Is unrestrained technological progress a good thing? The best counter argument would be Ted Kaczynski's "Industrial Society and Its Future". He also corresponded from jail with researcher David Skrbina:
https://www.bitchute.com/video/7Jo7eVGckGkm
Is it possible that the halt in progress from the 1970s onwards was caused by the Nixon shock?
You may be interested in https://wtfhappenedin1971.com/ which shows a multitude of key economic indicators that suddenly got worse starting in 1971 and never recovered. Of particular note to today's political discussion is the trade deficit which went negative in 1976: https://fred.stlouisfed.org/series/A019RE1A156NBEA#.

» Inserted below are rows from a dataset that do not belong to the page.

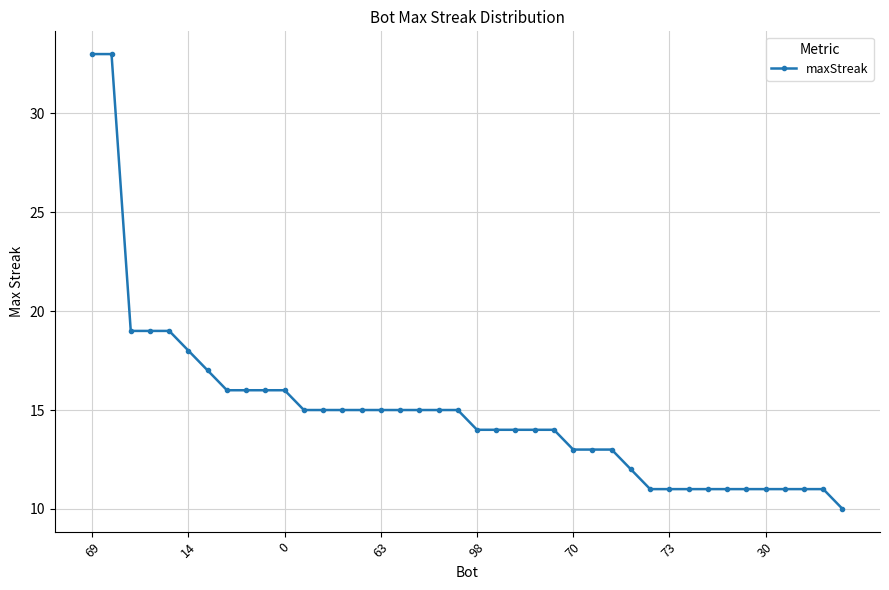

What is the sum of all values?

598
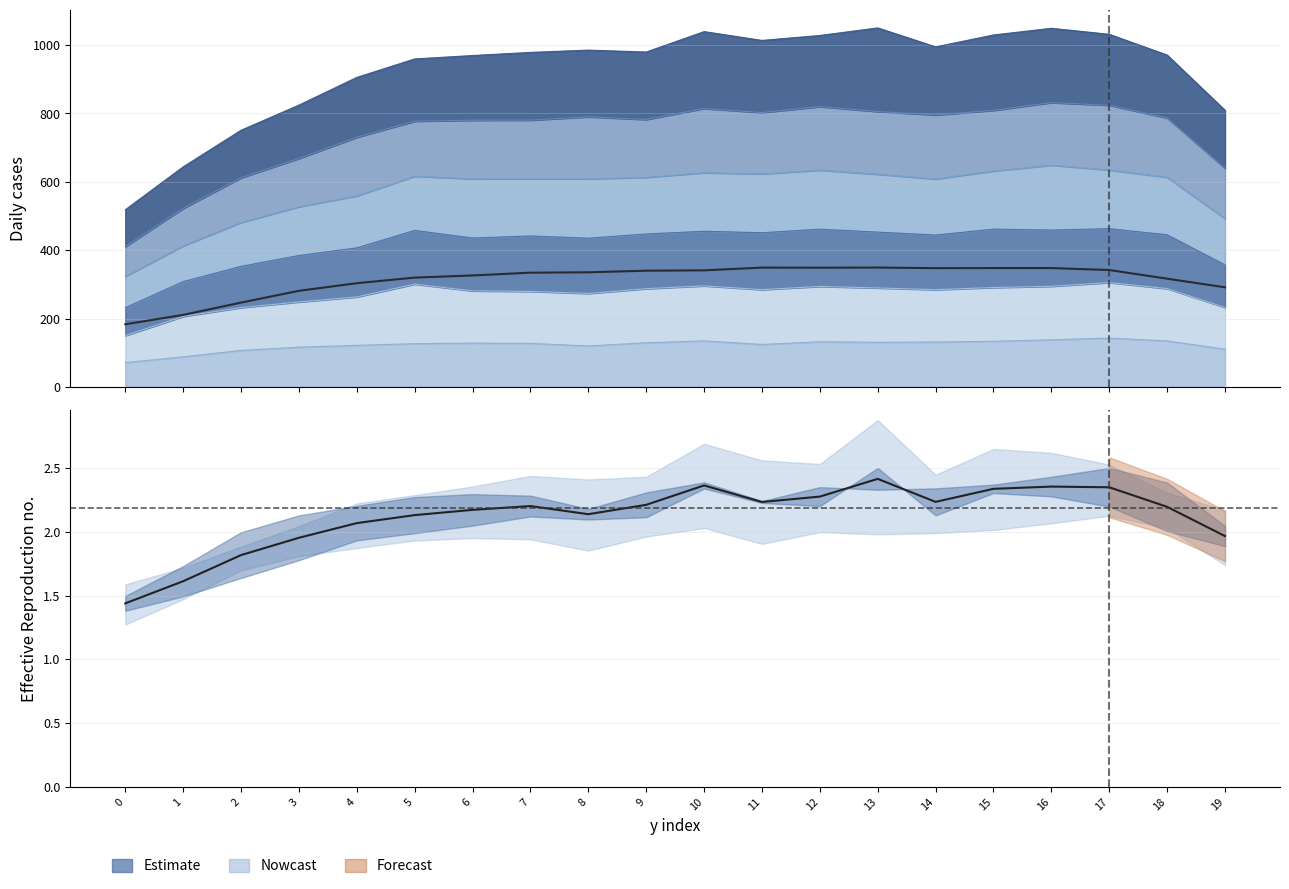

Reading left to right, what are all the values shown in this chart?

d-150.0: 323.3	412.5	481.0	527.1	558.9	616.4	608.7	609.1	609.0	613.0	626.6	623.2	634.1	622.1	608.3	631.7	648.7	634.5	613.3	492.7
d-130.0: 518.2	643.8	750.9	824.5	905.5	959.5	969.6	978.7	985.4	979.8	1039.5	1013.8	1028.2	1050.4	994.9	1029.7	1049.3	1031.6	970.9	809.4
d-210.0: 71.1	87.8	106.8	116.2	121.5	126.4	128.1	127.2	119.8	129.0	134.7	124.2	132.0	130.5	131.3	133.4	137.8	142.7	134.6	110.3
d-140.0: 410.5	522.3	611.7	668.2	730.3	777.4	780.2	780.6	790.2	782.3	814.6	802.6	820.1	805.7	795.7	809.1	831.9	824.0	786.8	639.8
d-160.0: 150.2	206.2	232.0	248.5	263.2	300.6	281.0	279.4	273.5	287.4	295.6	284.6	294.0	289.5	284.5	290.8	294.3	305.3	287.6	232.3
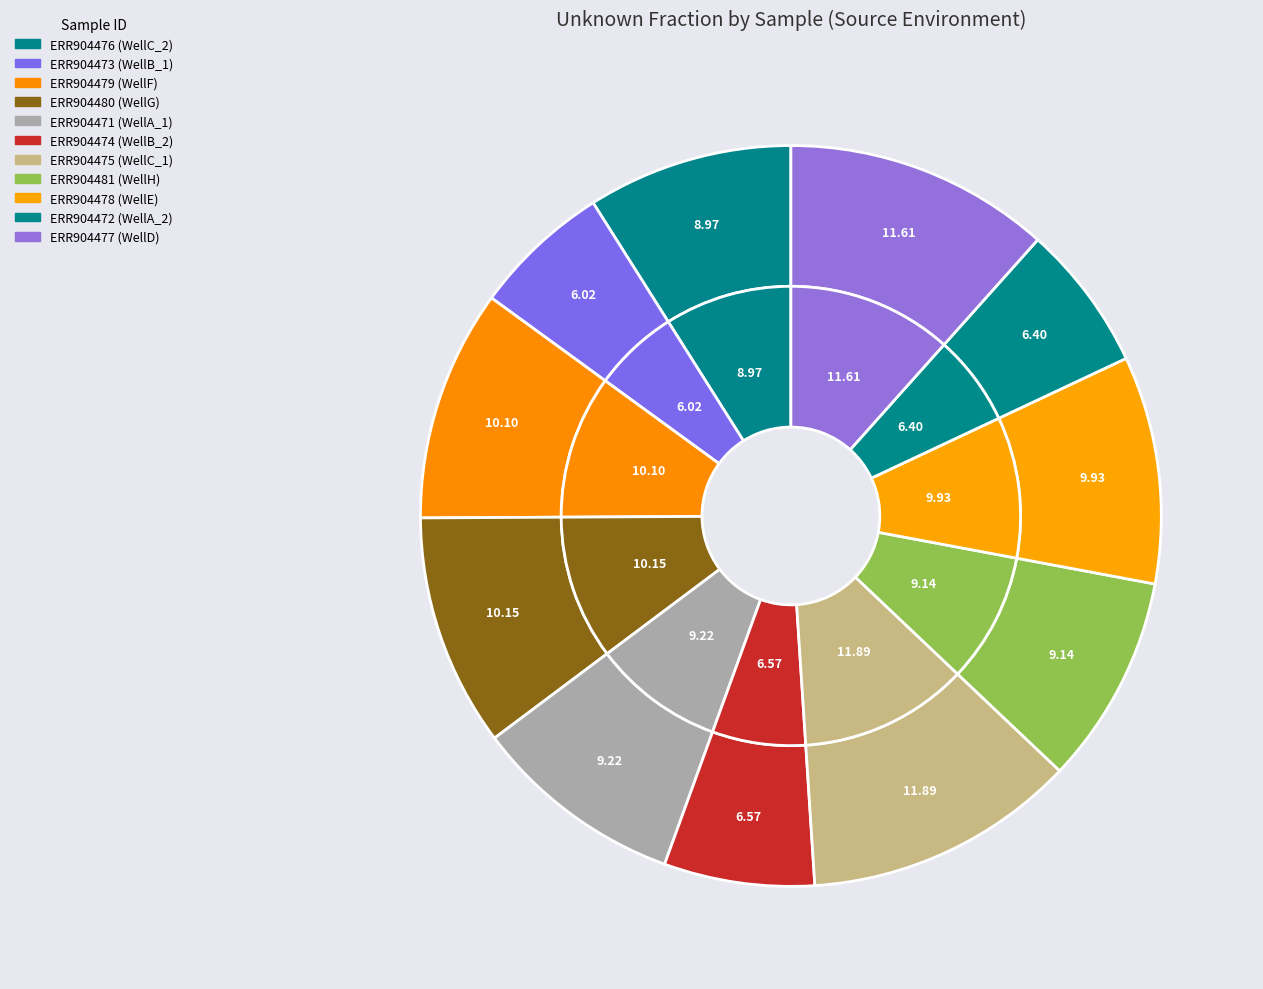

Is there any slice that represents more than half of the pie?

No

My reading of economics is that all of these problems were caused by Nixon ending gold convertability in August 1971. This changed the US from a manufacturing nation to a consumer nation, financed by large deficits. Trump's economic policies are obviously designed to reverse this process.
Perhaps there is some kind of interplay between culture and economics, where cause and effect are the other way around than you have posited?
America's trade deficit was necessary and intentional in order for the dollar to become the world's international reserve currency (more dollars had to be exported than imported).
In any case, the Nixon shock doesn't explain 90% of what's discussed in the article, so I have no idea why you'd connect them.